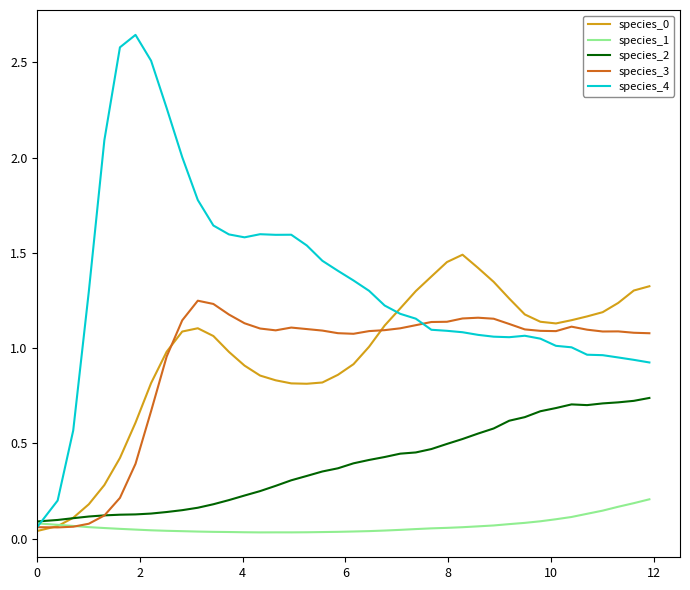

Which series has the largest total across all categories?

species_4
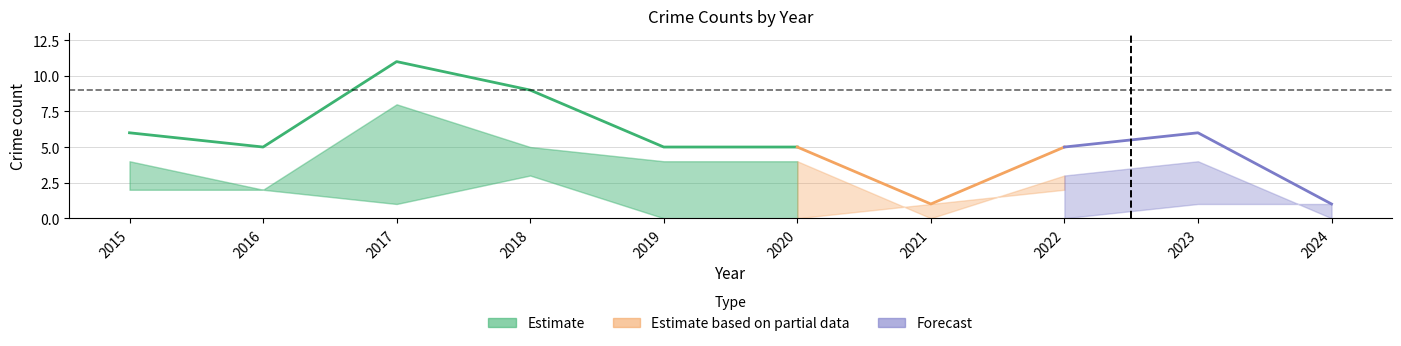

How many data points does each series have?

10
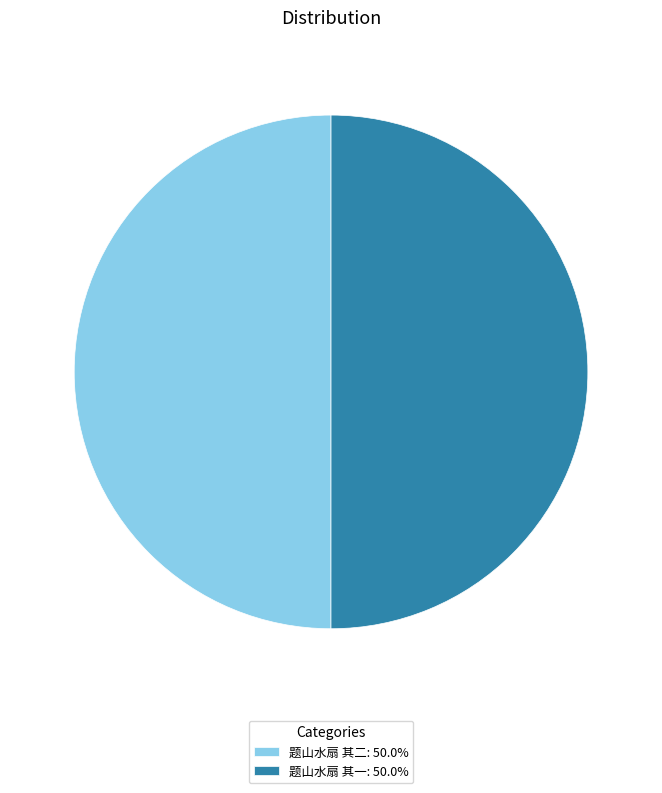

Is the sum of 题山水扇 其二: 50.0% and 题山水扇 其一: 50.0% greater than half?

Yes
------
▸ **WHAT YOU NEED TO DO**: Edit the material so that each "series" becomes "data set" and everything else stays the same. Leave the pictures out of your answer.

▸ **RESPONSE AREA**:
Which data set has the largest total across all categories?

species_4

How many data points does each data set have?

10

Is the sum of 题山水扇 其二: 50.0% and 题山水扇 其一: 50.0% greater than half?

Yes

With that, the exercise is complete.